К своему облегчению, я услышала щелчок пальцев надзирателя, и торопливо я отползла от крестьянина, и только затем поднялась и опустив голову встала на колени перед хозяином подземелий.

— Я видел, как Ты можешь двигаться, — сказал Тарск, гнев которого, судя по всему уже улетучился.

Испуганно посмотрев на него, я поскорей отвела взгляд.
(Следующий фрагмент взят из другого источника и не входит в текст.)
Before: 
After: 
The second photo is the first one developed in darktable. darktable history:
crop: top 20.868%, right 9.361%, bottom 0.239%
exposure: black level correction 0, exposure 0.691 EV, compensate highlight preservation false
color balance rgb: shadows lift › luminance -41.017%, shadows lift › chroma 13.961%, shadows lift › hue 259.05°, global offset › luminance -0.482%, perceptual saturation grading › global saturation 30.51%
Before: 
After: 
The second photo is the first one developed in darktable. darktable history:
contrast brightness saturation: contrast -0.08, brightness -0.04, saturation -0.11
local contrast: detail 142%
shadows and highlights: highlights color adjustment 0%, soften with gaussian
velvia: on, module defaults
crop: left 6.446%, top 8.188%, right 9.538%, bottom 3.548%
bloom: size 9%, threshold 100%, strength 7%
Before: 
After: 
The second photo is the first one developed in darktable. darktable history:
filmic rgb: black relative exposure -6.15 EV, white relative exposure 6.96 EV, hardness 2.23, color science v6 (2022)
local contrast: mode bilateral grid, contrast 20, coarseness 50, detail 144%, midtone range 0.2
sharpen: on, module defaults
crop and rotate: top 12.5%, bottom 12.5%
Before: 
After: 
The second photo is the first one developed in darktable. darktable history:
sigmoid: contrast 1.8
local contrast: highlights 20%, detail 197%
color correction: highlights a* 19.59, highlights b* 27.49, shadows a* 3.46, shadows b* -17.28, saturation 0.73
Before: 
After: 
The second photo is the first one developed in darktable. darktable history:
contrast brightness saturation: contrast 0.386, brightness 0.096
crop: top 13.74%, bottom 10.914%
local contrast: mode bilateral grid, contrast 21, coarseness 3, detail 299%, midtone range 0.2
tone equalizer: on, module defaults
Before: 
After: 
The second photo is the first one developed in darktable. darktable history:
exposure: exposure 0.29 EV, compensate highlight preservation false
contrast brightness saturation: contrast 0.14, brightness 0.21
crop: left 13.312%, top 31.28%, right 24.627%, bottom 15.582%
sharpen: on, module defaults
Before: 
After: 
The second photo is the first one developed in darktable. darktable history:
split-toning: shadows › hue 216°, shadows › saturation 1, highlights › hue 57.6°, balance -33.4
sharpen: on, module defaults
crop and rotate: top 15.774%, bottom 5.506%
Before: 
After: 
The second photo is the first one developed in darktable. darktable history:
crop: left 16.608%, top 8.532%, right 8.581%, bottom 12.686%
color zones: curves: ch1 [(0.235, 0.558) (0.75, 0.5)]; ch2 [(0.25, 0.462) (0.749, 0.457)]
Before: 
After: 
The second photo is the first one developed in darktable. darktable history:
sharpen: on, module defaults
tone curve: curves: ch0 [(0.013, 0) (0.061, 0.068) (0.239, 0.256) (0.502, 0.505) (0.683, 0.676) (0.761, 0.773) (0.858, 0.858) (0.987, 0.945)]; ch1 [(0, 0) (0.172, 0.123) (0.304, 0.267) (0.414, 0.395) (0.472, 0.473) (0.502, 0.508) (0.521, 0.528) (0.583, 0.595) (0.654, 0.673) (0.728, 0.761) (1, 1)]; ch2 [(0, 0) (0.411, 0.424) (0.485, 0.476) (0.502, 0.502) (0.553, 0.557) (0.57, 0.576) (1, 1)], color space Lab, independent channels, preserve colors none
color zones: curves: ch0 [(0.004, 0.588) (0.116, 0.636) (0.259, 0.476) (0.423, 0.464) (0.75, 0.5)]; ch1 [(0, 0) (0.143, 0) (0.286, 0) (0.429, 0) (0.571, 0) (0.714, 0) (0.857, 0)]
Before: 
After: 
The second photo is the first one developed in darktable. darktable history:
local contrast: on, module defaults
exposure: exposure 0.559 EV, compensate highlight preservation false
Мне всё ещё было трудно видеть его тяжёлые, гротескно-искривленные черты лица, криво посаженные глаза, один из которых был большего другого.

— Но Ты двигалась перед ним не так, как могла бы, — заметил монстр.

— Да, Господин, — вынуждена была признать я.

— Есть разница, — проворчал хозяин подземелий, — между тем, чтобы появиться с голой грудью и в рабской полосе перед охранниками, перед солдатами или свободными мужчинами, обслуживая их на пиру, ползая у их ног, облизывая их бёдра, танцуя перед ними, и тем, чтобы показаться в таком виде перед заключенным. Свободные мужчины могут схватить тебя из каприза и подмять под себя для удовольствия. У них есть плети, ударами которых они могут гнать тебя к мехам. Ты можешь, конечно, надеяться, что они окажутся достаточно любезны, чтобы просто использовать тебя для своего удовольствия. Но совсем не то же самое ждёт тебя в случае с закованным в цепи узником.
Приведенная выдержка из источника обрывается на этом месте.